Down they flew, perching on the bare limbs of trees in the wood not far from the bunny's hollow stump bungalow.

"How do you do, Crows!" greeted the rabbit. "I called you because I want you to take a few Christmas presents to some boys who, otherwise, will not get any. Their chimneys are choked with black soot!"

"Black soot will not bother us," said the largest crow of all. "We don't mind going down the blackest chimney in the world!"

"I thought you wouldn't," said Uncle Wiggily. "That's why I called you. Now, of course, I know that the kind of presents that Santa Claus will bring to the animal children will not all be such as real boys and girls would like. But still there are some which may do."

"I can get willow whistles, made by Grandpa Lightfoot, the old squirrel gentleman. I can get wooden puzzles gnawed from the aspen tree by Grandpa Whackum, the beaver. Grandpa Goosey Gander and I will gather the round, brown balls from the sycamore tree, and the boys can use them for marbles."
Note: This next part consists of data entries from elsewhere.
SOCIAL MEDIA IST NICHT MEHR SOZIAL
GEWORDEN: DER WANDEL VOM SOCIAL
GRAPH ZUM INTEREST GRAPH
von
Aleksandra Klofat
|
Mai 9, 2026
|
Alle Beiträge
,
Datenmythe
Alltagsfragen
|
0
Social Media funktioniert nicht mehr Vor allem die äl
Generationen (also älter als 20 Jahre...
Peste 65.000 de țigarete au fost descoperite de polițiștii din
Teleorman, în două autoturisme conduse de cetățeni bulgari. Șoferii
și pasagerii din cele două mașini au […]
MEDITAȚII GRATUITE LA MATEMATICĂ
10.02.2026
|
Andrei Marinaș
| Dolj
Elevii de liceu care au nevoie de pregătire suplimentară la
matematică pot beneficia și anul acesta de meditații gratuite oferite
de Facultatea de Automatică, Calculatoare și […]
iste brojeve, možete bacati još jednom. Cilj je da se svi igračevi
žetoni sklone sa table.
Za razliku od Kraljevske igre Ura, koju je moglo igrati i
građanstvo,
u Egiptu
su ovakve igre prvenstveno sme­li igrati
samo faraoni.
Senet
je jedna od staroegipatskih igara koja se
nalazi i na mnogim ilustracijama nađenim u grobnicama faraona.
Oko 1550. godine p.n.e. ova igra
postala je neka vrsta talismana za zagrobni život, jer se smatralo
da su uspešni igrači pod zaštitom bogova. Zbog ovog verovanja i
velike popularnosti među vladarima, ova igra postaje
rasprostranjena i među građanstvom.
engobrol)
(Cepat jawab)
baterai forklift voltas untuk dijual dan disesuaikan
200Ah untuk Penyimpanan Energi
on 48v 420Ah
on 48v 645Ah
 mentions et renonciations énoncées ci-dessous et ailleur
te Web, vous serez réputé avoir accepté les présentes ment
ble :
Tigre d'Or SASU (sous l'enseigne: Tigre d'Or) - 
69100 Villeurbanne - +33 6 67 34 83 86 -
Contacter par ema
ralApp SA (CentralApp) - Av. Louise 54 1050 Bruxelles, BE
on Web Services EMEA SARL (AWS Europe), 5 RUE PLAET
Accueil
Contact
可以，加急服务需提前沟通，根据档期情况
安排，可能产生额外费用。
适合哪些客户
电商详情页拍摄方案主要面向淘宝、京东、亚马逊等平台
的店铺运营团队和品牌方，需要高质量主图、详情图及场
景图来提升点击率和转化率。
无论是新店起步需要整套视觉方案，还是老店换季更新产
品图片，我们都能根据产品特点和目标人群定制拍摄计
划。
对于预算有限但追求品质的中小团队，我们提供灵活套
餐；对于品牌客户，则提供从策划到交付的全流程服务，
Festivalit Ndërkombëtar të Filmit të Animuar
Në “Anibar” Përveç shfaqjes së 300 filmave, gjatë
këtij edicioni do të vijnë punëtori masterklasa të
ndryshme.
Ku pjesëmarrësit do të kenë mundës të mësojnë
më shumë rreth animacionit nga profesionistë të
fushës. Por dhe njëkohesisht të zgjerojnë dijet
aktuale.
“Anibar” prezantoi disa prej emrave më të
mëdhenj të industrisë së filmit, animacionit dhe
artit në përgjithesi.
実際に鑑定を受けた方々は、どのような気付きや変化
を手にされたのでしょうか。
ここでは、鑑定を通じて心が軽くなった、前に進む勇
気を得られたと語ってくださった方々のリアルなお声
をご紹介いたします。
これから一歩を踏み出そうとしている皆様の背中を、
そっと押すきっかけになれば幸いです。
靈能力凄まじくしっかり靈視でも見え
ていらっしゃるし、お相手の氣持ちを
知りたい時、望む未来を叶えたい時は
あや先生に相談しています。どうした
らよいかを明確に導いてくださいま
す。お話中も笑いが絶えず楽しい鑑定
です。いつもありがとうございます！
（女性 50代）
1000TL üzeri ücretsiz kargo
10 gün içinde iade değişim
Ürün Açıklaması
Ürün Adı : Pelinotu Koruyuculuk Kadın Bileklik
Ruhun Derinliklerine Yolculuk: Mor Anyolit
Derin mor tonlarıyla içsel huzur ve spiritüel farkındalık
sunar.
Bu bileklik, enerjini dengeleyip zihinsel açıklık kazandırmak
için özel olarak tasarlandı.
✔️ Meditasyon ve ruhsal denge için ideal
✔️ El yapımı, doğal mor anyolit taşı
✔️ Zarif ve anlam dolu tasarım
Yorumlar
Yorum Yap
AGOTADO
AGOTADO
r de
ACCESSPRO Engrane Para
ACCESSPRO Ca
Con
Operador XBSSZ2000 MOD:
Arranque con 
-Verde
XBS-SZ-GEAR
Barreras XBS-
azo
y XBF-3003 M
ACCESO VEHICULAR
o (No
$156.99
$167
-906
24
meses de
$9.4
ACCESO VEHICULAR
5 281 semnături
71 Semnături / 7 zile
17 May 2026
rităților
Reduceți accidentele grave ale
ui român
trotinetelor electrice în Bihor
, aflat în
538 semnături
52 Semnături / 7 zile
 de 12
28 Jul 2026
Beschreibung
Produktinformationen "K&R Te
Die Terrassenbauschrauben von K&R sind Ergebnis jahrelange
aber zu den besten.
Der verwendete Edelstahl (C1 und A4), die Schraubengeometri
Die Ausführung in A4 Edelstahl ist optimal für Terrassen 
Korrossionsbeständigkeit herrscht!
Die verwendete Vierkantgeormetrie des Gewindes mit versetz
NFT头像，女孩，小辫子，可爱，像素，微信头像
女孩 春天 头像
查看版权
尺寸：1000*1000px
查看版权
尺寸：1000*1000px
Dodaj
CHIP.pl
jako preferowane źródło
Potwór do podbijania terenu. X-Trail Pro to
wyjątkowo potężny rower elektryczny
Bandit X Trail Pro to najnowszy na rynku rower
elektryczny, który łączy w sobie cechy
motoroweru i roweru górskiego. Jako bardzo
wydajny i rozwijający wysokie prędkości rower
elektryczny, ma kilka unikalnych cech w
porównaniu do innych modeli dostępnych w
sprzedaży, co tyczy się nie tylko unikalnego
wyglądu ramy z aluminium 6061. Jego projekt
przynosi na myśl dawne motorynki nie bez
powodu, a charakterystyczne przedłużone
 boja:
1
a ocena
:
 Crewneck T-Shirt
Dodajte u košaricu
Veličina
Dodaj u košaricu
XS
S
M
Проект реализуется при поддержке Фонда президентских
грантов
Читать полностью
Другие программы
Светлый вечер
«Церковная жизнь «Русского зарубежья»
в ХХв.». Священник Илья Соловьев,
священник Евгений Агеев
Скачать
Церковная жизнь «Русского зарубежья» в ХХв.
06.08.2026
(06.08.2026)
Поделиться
"Those will be very nice presents, indeed," cawed a middle-sized crow. "The boys ought to like them."

"And will you take the things down the black chimneys?" asked Uncle Wiggily. "I'll give you some of Nurse Jane's thread so you may easily carry the whistles, puzzles, wooden marbles and other presents."

"We'll take them down the chimneys!" cawed the crows. "It matters not to us how much black soot there is! It will not show on our black wings."

So among his friends Uncle Wiggily gathered up bundles of woodland presents. And in the dusk of Christmas eve the black crows fluttered silently in from the forest, gathered up in their claws the presents which the bunny had tied with thread, and away they flapped, not only to the houses of the two boys, but also to the homes of some girls, about whom Uncle Wiggily had heard. Their chimneys, too, it seemed, were choked with soot.